# What are the subtypes of Cross Validation?

• Validation data set: The full data set is randomly partitioned into training and validation sets, where the former is used to build the model and the latter is reserved for evaluation after the model has been fit. This method is usually most appropriate to use on data sets that are large enough so that a fully representative validation set can be partitioned out of the original data set.
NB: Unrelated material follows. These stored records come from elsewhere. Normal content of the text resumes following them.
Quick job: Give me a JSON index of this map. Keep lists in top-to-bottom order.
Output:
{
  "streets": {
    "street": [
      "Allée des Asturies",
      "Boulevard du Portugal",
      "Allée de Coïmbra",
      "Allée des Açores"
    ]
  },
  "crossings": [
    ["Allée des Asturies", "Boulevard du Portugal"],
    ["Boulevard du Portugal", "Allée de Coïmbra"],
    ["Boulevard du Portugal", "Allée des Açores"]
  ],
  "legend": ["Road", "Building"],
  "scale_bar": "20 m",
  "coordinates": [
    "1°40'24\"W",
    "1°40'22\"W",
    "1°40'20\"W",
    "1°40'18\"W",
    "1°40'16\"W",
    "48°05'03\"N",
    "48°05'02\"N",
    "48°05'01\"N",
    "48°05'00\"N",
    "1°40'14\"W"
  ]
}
• K-fold cross validation: The full dataset is randomly partitioned into a number (k) of sub-datasets, or folds, where the model is trained on k-1 folds and evaluated on the kth fold. The evaluation metric is computed on the fold not used in training, and that value is stored. The process repeats until all k folds have been separately reserved for evaluation, or each observation is used one time in evaluation and trained on k-1 time. The overall model score is then determined by averaging the evaluation metric across all of the k folds. An illustration of k-fold cross validation when k=5 (5 and 10 are common choices for k) is shown below. M = (M1 + M2 + M3 + M4 + M5) / 5, where Mi is the stored evaluation metric computed over the validation fold on the ith partition of the data. Depending on the size and complexity of the data set, a single iteration of k-fold cross validation might be appropriate to assess the model’s performance. However, an extension called repeated k-fold cross validation allows for repetitions of the above process over multiple random shuffles of the data, which can further aid in reducing a model’s variance.
• Leave one out cross validation: This is a special case of k-fold cross validation in which the size of each fold is 1, meaning that in a data set of m observations, the model is trained on m-1 observations and then evaluated on the remaining mth record. Just as in k-fold cross validation, the process is repeated until each observation has been used in evaluation one time, and then the average error metric is computed across all m values. As this process requires training as many models as there are observations, it can be quite computationally expensive on large enough data sets.